▶ [JOBS]:
(a) Answer these from the passage about competing with others:
(i) Which childhood game does the writer say they always hated?
(ii) Where was the writer working when they failed as an analyst?
(iii) What message did the writer eventually get?
(b) Write the next part of the passage about competing with others, starting after its final sentence.

▶ [SUPPLIED TEXT]:

>> begin

And so I tried. I tried my best to beat the competition in my dance classes, in school, when I worked on Wall Street — though I failed miserably as an analyst and in many things that I did.
And it really didn’t work. It didn’t work because it made me feel like I was either on top of the world or at the bottom. I was driven by my belief that if I didn’t get to my destination first, someone else would get there and I would be left without a place. Which leads me to the conclusion that this is why I always hated the musical chair game. Luckily there aren’t many opportunities for me to play this game anymore, but this competitive streak has cost me a lot over the years. Defining my identity and self-worth based on how well I did compare to others wasn’t efficient. My focus was on the outside not on the inside, which meant that I felt good if I was “winning” and terrible if I was “loosing.”
And practically speaking, there was always someone better than me at something, prettier women, more successful writers, wealthier wives. Eventually I got the message that it’s not all about results or being first.

>> end

▶ [DATASET ENTRIES]:
>> begin

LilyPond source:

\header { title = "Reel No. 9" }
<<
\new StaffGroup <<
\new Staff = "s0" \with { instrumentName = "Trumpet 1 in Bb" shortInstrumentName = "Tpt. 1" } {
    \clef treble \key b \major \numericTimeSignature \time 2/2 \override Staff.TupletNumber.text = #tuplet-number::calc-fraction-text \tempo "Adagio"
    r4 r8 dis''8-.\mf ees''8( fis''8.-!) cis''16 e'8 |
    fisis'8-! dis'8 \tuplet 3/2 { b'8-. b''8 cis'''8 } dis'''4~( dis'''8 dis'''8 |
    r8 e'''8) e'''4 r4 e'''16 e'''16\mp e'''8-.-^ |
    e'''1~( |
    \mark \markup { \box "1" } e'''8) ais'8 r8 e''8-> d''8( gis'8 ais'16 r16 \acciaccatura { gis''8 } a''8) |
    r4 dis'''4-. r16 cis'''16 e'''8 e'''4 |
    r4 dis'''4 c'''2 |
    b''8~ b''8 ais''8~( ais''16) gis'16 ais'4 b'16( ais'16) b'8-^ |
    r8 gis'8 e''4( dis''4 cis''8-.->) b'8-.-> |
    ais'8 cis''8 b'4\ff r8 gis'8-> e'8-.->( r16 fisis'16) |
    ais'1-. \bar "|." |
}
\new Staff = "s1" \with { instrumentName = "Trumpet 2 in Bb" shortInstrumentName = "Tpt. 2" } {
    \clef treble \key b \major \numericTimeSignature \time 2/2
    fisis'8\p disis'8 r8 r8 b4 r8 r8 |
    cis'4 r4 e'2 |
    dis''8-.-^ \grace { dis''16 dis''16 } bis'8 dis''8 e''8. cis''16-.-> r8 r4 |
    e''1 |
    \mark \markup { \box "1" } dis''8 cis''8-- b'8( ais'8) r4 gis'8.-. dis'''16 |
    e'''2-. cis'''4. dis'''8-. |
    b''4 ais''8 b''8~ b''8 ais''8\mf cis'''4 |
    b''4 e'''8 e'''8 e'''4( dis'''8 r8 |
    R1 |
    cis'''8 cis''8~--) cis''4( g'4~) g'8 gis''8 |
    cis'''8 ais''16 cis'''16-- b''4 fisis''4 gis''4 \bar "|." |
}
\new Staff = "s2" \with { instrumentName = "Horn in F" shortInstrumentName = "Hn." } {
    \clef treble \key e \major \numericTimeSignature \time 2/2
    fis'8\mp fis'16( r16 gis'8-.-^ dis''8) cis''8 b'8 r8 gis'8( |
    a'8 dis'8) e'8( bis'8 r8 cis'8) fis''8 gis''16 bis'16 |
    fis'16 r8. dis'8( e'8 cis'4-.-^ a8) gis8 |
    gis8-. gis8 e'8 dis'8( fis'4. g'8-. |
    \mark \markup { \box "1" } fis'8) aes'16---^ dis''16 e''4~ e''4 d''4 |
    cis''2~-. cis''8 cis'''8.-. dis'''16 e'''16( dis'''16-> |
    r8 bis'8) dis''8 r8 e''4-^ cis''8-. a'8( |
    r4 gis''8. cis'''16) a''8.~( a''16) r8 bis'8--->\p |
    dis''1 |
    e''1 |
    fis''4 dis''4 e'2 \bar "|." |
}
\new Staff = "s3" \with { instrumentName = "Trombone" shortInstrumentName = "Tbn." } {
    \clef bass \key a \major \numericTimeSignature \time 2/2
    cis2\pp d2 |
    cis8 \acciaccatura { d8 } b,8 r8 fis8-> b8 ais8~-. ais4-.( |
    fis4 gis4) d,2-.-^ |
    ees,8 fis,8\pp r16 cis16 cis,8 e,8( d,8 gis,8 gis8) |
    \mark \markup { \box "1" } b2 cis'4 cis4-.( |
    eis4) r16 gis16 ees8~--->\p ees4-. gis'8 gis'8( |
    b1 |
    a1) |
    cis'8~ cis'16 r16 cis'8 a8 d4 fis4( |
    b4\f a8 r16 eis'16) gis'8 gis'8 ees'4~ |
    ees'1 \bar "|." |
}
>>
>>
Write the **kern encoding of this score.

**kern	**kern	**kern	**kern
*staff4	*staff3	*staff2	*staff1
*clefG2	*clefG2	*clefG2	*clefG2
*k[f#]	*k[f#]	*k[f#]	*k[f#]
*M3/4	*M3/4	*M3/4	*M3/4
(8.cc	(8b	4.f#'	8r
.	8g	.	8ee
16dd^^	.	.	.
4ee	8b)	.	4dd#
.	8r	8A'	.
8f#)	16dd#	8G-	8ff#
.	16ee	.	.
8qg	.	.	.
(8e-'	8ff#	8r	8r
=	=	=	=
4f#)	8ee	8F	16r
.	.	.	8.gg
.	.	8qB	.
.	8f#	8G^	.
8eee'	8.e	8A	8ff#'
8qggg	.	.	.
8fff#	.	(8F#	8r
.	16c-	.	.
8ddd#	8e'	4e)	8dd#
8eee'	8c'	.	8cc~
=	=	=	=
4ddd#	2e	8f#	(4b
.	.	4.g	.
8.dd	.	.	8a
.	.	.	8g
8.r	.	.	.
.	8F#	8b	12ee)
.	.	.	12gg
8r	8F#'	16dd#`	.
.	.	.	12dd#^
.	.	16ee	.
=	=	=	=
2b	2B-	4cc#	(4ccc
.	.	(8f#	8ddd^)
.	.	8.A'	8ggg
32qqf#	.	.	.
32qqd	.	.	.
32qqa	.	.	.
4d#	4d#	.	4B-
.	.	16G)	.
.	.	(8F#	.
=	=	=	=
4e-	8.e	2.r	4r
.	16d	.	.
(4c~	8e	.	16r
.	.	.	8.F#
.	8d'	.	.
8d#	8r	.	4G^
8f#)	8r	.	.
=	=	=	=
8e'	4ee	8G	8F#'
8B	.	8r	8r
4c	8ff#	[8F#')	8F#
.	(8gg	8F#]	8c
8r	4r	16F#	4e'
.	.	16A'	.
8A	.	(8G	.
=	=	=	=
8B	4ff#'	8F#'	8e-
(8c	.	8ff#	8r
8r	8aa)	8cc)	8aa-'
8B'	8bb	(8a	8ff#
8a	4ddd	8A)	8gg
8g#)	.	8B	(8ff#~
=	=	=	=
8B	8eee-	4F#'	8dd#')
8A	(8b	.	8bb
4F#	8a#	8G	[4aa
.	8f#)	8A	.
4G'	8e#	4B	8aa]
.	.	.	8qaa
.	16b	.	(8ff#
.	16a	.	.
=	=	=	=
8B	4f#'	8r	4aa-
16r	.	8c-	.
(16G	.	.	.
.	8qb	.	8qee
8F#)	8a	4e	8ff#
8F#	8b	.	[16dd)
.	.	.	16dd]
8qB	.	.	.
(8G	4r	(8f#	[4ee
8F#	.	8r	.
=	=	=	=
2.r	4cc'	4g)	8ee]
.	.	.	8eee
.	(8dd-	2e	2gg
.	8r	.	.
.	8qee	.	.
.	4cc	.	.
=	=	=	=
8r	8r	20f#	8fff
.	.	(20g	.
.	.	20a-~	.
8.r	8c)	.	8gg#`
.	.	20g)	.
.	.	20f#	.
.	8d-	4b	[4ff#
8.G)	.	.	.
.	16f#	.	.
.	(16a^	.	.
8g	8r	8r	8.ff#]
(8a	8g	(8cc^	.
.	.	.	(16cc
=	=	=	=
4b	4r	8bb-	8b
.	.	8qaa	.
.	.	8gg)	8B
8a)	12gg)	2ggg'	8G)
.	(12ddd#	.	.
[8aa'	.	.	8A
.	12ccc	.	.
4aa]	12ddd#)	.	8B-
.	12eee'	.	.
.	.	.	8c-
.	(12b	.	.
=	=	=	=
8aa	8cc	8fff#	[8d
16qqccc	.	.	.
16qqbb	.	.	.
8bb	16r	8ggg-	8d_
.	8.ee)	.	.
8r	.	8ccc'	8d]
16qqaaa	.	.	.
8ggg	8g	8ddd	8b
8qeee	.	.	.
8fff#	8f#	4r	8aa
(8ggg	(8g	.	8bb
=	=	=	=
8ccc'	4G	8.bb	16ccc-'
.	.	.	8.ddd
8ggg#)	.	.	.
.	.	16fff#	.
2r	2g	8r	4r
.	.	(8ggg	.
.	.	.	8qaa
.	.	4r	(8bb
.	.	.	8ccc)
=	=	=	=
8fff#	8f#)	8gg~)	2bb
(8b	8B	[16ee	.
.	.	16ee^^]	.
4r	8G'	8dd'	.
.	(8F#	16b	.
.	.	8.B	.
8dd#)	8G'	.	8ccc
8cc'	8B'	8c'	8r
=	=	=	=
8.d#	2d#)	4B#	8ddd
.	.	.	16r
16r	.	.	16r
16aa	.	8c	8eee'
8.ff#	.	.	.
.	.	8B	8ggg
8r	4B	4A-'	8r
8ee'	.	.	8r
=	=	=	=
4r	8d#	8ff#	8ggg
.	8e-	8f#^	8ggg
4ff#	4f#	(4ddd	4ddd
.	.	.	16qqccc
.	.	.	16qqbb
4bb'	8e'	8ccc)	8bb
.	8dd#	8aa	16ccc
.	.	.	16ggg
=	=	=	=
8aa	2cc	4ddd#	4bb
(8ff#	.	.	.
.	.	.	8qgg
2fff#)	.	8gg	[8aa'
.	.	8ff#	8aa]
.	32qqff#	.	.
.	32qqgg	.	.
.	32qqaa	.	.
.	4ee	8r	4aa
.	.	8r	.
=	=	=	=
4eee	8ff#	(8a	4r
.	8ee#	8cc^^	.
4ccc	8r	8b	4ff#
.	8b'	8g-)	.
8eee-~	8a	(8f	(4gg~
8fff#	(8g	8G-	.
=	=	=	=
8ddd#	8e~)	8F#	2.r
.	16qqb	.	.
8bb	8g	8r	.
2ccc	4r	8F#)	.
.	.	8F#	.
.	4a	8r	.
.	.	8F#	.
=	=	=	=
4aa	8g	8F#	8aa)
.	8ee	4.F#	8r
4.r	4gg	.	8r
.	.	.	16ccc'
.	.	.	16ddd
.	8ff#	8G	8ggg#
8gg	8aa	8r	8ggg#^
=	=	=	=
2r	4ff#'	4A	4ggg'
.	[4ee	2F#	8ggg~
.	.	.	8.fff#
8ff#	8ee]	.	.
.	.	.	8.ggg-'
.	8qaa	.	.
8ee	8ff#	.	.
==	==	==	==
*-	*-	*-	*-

>> end

▶ [RESULTS OF THE TASKS]:
(a)
(i) The musical chair game.
(ii) On Wall Street.
(iii) That it's not all about results or being first.

(b)
When my husband joined the military I saw that the competitive military wife doesn’t get far. The one who relies on her husband’s rank and achievements at work to feel better than others doesn’t have it easy when it comes to making friends or finding the support needed during a deployment, let alone some practical help.
When my children were born I saw how important it is to stress collaboration versus competition. Like other kids, my girls have often focused on results rather than on the process. They often fought for who was best, racing each other to the bathroom to try and sit on the potty first, with disastrous results, or trying to see who had more toothpaste on their toothbrushes, another awful idea, and who could hold the new baby the longest, this one a good endeavor that I encouraged on a regular basis.
I know these behaviors are natural, especially when it comes to children, and there are places or activities where competition is healthy and encouraged, like in sports. But, there are many other areas where competition is counterproductive because the quality of life isn’t great when the focus is so intense on who is first and who has more.
I have met some people who don’t define their worth based on the outside and live a more fulfilling life, and in all honesty, are a pleasure to be around. So I have let go of my competitive side even if sometimes I catch myself slipping into old habits. Which reminds me. My 5-year-old daughter is a competitive gymnast. But, wait here I go again.